[EXTRACTED ENTRIES — start]

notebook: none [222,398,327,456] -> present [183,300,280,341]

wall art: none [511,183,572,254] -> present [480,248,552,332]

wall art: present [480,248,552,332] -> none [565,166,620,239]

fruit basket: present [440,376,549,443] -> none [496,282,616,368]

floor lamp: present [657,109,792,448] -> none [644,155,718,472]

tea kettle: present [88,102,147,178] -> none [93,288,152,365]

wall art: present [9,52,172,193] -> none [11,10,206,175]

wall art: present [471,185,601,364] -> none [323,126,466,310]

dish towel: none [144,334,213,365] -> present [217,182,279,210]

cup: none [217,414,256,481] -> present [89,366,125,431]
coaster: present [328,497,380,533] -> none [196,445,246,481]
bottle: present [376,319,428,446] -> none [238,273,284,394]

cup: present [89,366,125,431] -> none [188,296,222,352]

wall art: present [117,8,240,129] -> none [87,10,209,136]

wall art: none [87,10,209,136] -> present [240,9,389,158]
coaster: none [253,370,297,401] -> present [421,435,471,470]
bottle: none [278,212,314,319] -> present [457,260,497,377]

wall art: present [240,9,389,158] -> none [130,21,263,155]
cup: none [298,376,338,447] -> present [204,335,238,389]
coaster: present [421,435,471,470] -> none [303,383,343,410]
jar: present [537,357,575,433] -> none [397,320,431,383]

[EXTRACTED ENTRIES — finish]

Reproducing the whole listing above is not the task. Copy exactly only the lines from the one with "floor lamp: present" to the one with "bottle: none [278,212,314,319]", both kept.

> [TASK RESULT]:
floor lamp: present [657,109,792,448] -> none [644,155,718,472]

tea kettle: present [88,102,147,178] -> none [93,288,152,365]

wall art: present [9,52,172,193] -> none [11,10,206,175]

wall art: present [471,185,601,364] -> none [323,126,466,310]

dish towel: none [144,334,213,365] -> present [217,182,279,210]

cup: none [217,414,256,481] -> present [89,366,125,431]
coaster: present [328,497,380,533] -> none [196,445,246,481]
bottle: present [376,319,428,446] -> none [238,273,284,394]

cup: present [89,366,125,431] -> none [188,296,222,352]

wall art: present [117,8,240,129] -> none [87,10,209,136]

wall art: none [87,10,209,136] -> present [240,9,389,158]
coaster: none [253,370,297,401] -> present [421,435,471,470]
bottle: none [278,212,314,319] -> present [457,260,497,377]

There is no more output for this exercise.